▸ Written request
Reproduce, word for word and in full, the forum thread below about getting campers into the campground at the mouth of the Two Hearted in spring.

··· Selected extract ···

# Snow?



## simons1 (Mar 17, 2008)

Has anyone been to the campground at the mouth of the Two Hearted yet this spring? Heading up the 26 and wondered if we will be able to get the campers in? Any help would be great.....


----------



## Jfish (Sep 22, 2010)

I would keep watching the weather. 

I would also keep watching the link below.

http://www.michigan-upper-peninsula.com/id103.html


----------



## Robert Holmes (Oct 13, 2008)

I drove back to one on Sunday it tested my 4x4 capabilities. I would not want to have been pulling a camper. I would not have made it with a camper.


----------



## osmerus (Sep 18, 2008)

You should be fine by then. I would be surprised if you couldn't get back there. Usually around the second or third weekend of April your good. This year however might test that assumption.

another good link:

http://www.nohrsc.noaa.gov/nsa/inde...h=4&day=8&units=e&region=Northern_Great_Lakes


----------



## tito (Apr 27, 2012)

··· Information supplied ···

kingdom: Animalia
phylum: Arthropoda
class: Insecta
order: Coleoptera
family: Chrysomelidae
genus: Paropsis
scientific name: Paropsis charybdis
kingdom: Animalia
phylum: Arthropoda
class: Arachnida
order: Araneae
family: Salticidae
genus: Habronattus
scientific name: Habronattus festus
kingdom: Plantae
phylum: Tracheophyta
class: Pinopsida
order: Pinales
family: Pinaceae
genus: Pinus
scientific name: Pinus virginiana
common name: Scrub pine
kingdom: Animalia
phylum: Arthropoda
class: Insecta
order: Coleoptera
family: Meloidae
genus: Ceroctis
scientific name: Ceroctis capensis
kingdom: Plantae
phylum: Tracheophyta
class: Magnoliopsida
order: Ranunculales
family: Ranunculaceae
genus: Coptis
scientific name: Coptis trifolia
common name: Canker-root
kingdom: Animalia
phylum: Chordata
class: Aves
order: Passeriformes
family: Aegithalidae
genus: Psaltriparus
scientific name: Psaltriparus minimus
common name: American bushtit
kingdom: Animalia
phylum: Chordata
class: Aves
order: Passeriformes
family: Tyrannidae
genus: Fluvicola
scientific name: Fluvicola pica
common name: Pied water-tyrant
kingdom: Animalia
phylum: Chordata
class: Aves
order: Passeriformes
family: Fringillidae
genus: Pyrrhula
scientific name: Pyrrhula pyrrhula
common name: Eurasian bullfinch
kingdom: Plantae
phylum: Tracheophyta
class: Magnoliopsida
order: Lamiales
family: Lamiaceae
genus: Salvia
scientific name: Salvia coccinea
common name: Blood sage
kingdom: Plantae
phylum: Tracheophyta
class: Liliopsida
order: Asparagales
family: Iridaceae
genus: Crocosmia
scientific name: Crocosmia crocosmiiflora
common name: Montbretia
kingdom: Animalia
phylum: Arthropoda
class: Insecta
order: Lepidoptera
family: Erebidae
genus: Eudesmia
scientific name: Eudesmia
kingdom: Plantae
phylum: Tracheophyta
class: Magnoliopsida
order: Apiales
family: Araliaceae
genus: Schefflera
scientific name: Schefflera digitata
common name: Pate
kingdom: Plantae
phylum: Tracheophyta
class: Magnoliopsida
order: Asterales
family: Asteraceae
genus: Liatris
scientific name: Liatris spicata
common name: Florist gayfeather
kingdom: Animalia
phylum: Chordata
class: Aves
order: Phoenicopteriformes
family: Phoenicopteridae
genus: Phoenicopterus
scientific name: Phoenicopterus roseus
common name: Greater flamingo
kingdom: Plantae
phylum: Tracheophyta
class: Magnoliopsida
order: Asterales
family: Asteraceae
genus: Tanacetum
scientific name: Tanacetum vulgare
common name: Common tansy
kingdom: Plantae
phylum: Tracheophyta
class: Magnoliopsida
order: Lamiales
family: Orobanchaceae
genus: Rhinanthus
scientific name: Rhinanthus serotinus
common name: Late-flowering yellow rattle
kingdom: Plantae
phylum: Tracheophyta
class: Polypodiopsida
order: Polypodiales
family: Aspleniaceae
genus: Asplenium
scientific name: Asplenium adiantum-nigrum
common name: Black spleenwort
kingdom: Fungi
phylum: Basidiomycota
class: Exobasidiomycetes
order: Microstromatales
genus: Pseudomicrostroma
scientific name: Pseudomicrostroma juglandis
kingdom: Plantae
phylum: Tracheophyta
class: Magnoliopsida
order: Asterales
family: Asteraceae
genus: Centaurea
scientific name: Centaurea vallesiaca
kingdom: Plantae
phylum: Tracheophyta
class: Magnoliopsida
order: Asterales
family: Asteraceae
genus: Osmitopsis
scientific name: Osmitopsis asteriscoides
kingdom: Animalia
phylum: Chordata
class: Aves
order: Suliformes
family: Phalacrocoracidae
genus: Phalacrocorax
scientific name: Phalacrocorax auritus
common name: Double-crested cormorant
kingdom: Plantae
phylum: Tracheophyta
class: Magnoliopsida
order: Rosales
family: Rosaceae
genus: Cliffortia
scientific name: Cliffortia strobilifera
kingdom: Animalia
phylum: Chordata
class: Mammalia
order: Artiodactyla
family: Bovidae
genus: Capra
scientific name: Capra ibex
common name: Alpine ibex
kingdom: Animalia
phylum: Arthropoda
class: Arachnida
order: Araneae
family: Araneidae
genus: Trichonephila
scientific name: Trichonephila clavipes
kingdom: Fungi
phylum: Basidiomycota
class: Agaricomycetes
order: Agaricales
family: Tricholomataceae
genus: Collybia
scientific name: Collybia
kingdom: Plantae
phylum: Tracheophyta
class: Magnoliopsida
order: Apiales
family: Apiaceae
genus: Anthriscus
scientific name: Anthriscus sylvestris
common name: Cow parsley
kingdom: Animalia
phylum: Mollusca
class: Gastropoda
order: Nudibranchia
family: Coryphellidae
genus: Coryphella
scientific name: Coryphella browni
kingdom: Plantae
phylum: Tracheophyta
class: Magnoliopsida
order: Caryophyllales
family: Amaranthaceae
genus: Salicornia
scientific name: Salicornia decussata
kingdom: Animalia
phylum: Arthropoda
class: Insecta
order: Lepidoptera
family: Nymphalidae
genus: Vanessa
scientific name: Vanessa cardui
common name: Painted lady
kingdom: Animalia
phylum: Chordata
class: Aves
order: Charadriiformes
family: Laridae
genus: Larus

···

▸ Result for this task
# Snow?



## simons1 (Mar 17, 2008)

Has anyone been to the campground at the mouth of the Two Hearted yet this spring? Heading up the 26 and wondered if we will be able to get the campers in? Any help would be great.....


----------



## Jfish (Sep 22, 2010)

I would keep watching the weather. 

I would also keep watching the link below.

http://www.michigan-upper-peninsula.com/id103.html


----------



## Robert Holmes (Oct 13, 2008)

I drove back to one on Sunday it tested my 4x4 capabilities. I would not want to have been pulling a camper. I would not have made it with a camper.


----------



## osmerus (Sep 18, 2008)

You should be fine by then. I would be surprised if you couldn't get back there. Usually around the second or third weekend of April your good. This year however might test that assumption.

another good link:

http://www.nohrsc.noaa.gov/nsa/inde...h=4&day=8&units=e&region=Northern_Great_Lakes


----------



## tito (Apr 27, 2012)